§ **PROBLEM REQUIREMENTS**
Only a number is expected: the count of lines in the listing where "Winkelhofer" occurs.

§ **TASK DATA**
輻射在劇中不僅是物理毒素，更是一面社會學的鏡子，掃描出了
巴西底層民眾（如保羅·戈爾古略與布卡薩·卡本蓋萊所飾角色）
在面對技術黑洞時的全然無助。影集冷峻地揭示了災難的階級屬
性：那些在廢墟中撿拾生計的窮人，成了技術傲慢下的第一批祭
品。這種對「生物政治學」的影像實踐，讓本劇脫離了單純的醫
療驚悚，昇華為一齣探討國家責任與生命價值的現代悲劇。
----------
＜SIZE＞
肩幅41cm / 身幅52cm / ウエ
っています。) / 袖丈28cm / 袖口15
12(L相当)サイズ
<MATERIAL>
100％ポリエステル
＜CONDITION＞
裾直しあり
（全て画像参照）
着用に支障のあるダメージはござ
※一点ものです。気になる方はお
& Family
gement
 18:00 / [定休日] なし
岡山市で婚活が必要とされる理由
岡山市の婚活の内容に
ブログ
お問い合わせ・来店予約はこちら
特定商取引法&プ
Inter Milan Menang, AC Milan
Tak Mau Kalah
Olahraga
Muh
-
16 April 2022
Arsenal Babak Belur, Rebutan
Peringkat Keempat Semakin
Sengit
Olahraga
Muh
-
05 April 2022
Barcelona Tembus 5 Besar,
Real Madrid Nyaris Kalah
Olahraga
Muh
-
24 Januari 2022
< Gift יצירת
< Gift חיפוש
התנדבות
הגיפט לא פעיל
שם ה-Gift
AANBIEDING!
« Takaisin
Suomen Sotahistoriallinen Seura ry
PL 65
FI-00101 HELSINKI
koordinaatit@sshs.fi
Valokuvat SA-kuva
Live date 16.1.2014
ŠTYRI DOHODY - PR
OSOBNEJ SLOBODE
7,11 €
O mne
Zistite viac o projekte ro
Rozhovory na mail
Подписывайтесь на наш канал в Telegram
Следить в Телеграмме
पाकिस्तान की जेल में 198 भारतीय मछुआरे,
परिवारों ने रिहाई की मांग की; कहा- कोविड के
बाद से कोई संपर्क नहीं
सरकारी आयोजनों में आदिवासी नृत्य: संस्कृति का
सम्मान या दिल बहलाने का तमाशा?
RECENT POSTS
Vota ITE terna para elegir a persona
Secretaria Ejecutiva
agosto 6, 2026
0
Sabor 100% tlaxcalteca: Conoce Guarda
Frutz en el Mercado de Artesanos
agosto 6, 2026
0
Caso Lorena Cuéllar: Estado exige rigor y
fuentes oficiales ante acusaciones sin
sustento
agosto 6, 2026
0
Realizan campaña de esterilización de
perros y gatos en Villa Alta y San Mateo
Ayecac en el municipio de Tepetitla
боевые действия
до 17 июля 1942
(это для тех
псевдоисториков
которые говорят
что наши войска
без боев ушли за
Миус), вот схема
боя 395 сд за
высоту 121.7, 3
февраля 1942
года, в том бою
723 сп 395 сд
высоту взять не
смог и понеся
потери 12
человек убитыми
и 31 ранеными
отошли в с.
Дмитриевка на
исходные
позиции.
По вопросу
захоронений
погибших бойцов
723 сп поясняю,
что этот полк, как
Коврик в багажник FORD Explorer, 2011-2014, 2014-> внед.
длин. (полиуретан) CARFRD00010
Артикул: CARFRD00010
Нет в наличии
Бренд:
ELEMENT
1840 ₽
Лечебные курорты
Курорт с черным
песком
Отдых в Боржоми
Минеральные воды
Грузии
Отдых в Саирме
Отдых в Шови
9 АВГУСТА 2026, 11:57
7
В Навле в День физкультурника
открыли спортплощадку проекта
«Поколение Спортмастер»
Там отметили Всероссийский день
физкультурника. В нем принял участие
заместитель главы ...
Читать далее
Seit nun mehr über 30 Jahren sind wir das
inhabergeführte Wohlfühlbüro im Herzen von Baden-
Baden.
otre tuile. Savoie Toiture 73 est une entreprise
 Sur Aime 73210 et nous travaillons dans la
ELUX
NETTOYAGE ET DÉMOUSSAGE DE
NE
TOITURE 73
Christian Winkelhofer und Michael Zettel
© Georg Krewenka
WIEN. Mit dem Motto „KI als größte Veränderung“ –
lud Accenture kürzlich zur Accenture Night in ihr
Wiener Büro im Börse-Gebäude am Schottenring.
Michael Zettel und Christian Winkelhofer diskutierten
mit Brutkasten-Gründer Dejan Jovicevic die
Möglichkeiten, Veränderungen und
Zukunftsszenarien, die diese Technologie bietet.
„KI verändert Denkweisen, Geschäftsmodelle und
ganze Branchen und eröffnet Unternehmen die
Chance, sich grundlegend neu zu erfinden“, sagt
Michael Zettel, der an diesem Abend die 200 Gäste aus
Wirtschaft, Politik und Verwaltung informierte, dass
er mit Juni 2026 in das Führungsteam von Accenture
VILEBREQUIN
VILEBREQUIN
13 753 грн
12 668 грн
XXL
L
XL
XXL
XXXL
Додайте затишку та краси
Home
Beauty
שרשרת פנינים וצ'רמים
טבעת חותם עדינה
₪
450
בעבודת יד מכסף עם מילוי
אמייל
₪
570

§ **EXPECTED ANSWER**
2